Migrating XACML acces control restrictions

Islandora / documentation

Contains islandora's documentation and main issue queue.

MIT License

104 stars 71 forks source link

Migrating XACML acces control restrictions #1159

Open mjordan opened 5 years ago

mjordan commented 5 years ago

Just added the "Access control" label.

This use case comes out of some discussion of the Islandora track at OpenRepositories 2019.:

Title (Goal)	Migrate access restrictions define using XACML policies
Primary Actor	Repository admin
Scope	Drupal
Level	?
Story	I am the manager of a repository that has a large number of objects (over 5000) that have access controls implemented using XACML policies. When I migrate to Islandora 8, which doesn't use XACML, I don't want to add re-assign access controls on each of those objects.

mjordan commented 5 years ago

We have a couple of options here. Assuming we use tags to apply access controls to nodes and their media (see #823, #1134, for example), we can:

create another migration to bundle with https://github.com/Islandora-Devops/migrate_7x_claw that maps access control expressed in POLICY datastreams to taxonomy terms
use Views Bulk Operations to assign tags to nodes and media post migration. This approach begs the question of how we create a View to identify migrated nodes to assign specific tags to.
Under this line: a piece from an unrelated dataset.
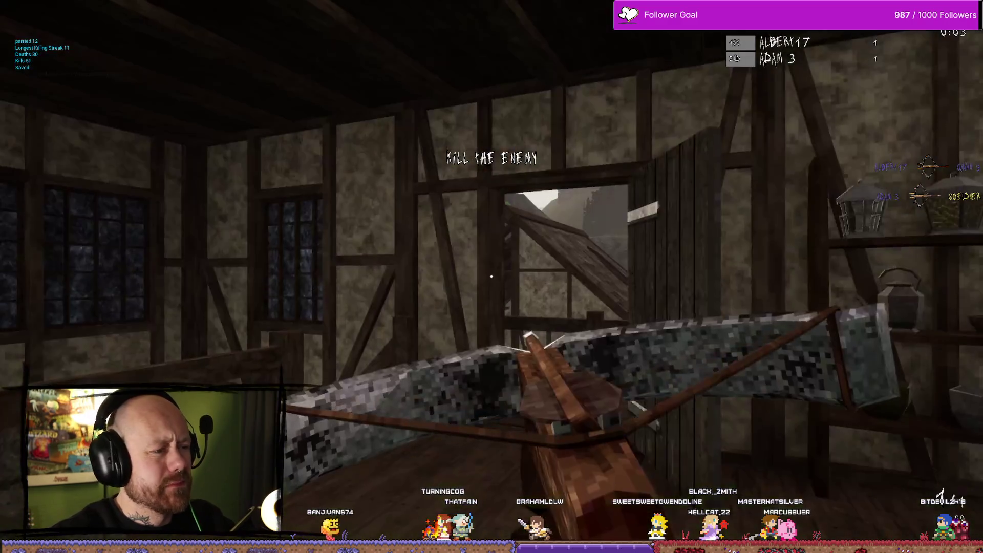
pyautogui.press('w')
Anybody have thoughts on what any additional approaches we'd be able to consider?

dannylamb commented 5 years ago

Either of those approaches would work. For 2) you'd need to add an extra field for 'migration status' or something so you know what's been migrated by not tagged yet. I think no matter which path is chosen, the hardest part will be translating the XACML, because I'm not sure how 1:1 that translation will be.